Irak: au moins 59 morts dans des violences à Bagdad
Une douzaine de bombes ont explosé mercredi matin à Bagdad et ses environs tuant plus de 50 personnes, tandis que le conducteur présumé d'une voiture piégée était lardé de coups de couteau par une foule en colère.
Le bilan de la journée de violences s'établissait en fin d'après-midi à 59 morts et près de 200 blessés, selon des sources policières et médicales.
Les attentats, notamment à la voiture piégée, ont surtout visé des quartiers à majorité chiite de Bagdad, à l'heure où de nombreux habitants se rendaient à leur travail.
Outre les voitures piégées, un kamikaze à pied a déclenché les explosifs qu'il portait sur lui près d'un marché dans le quartier de Kadhimiyah, faisant au moins trois morts et huit blessés.
Un des attentats les plus sanglants s'est produit dans le quartier chiite de Jisr al-Diyala, dans le sud-est de Bagdad, où au moins neuf personnes ont été tuées et 27 blessées.
C'est dans ce quartier, après l'explosion de la voiture piégée, qu'un homme poussant une voiture soupçonnée de contenir des explosifs a été tué par la foule, selon un policier.
L'homme, qui aurait précipitamment abandonné le véhicule en panne, a été rattrapé par la foule, lardé de coups de couteau, et son corps incendié après avoir été accroché à un poteau.
Selon des témoins, il aurait reconnu les faits et affirmé que son frère conduisait la première voiture piégée qui avait explosé.

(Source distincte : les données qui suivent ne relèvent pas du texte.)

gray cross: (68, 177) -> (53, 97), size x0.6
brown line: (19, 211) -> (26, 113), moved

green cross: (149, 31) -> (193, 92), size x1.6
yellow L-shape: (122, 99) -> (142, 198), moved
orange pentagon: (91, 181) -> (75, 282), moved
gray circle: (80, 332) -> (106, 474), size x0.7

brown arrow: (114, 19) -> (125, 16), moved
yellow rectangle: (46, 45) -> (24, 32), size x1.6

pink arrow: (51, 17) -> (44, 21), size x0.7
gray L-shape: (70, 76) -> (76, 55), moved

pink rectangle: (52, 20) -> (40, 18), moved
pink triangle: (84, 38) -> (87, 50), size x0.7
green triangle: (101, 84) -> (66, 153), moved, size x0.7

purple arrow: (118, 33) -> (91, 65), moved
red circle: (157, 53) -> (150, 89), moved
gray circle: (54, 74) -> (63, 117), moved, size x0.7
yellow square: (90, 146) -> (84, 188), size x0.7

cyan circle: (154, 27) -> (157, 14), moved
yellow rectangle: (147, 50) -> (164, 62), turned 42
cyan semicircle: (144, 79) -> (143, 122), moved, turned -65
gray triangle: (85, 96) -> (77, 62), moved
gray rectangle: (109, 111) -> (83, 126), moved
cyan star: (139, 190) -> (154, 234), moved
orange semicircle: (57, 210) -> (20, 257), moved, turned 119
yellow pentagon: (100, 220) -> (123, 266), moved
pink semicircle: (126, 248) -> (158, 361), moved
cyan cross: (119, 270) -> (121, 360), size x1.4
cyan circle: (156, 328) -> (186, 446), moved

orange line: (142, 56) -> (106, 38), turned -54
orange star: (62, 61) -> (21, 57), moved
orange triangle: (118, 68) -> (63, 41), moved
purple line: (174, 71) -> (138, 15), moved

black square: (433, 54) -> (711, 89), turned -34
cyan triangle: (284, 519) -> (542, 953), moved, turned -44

Dans le quartier de Shaab, Marwa, une jeune femme de 18 ans, dont l'immeuble a été endommagé par une des déflagrations, accusait les politiciens de ne rien faire face aux attentats.
"Notre maison est en ruines. Et les hommes politiques passent leur temps à se battre pour obtenir des sièges, plutôt que de s'intéresser à nous", a-t-elle déclaré, en pleurs, à l'AFP.
D'autres quartiers chiites ont été visés, notamment Kadhimiyah et Sadr City.
En fin d'après-midi, une nouvelle voiture piégée a explosé dans l'ouest de Bagdad, faisant au moins trois morts et 12 blessés.
A Mahmoudiya, à une trentaine de kilomètres au sud de la capitale, un second kamikaze au volant d'une voiture piégée s'est précipité sur un poste de contrôle de police, faisant au moins trois morts et huit blessés.
Et à Madaïn, également au sud de la capitale, un engin explosif a sauté au passage d'une patrouille militaire, faisant quatre morts et trois blessés parmi les soldats.
L'Irak a renoué depuis quelques mois avec le niveau de violences connu en 2008, lorsque le pays sortait à grand peine d'une quasi-guerre civile opposant sunnites et chiites.
Depuis le début 2013, plus de 3.700 personnes ont péri dans des attentats, selon un bilan établi par l'AFP à partir de sources médicales et de sécurité.
La dernière vague de violences intervient malgré le renforcement des mesures de sécurité dans la capitale.
Aucun groupe n'a revendiqué ces attaques, mais des extrémistes sunnites liés à Al-Qaïda sont généralement tenus pour responsables d'attentats visant les chiites.
Ces attentats, estiment les spécialistes, visent à alimenter le conflit confessionnel et à déstabiliser le pays qui peine à retrouver une stabilité politique et sécuritaire, dix ans après l'invasion américaine qui a renversé Saddam Hussein.
La spirale de violences coïncide avec un mécontentement croissant de la minorité sunnite, au pouvoir sous Saddam Hussein, à l'encontre du gouvernement accusé notamment de pratiquer des arrestations arbitraires.
L'ONU et nombre de diplomates ont appelé le gouvernement du Premier ministre chiite Nouri al-Maliki à adopter des réformes pour éviter de marginaliser plus avant les sunnites, au risque de favoriser leur recrutement par les extrémistes.
Mais, en réponse aux violences, le gouvernement a intensifié une campagne contre les insurgés sunnites, procédant à de nombreuses arrestations.
La paralysie de l'appareil politique, associée à une corruption rampante et à une défaillance des services publics, ajoutent par ailleurs à l'exaspération et à la colère des Irakiens.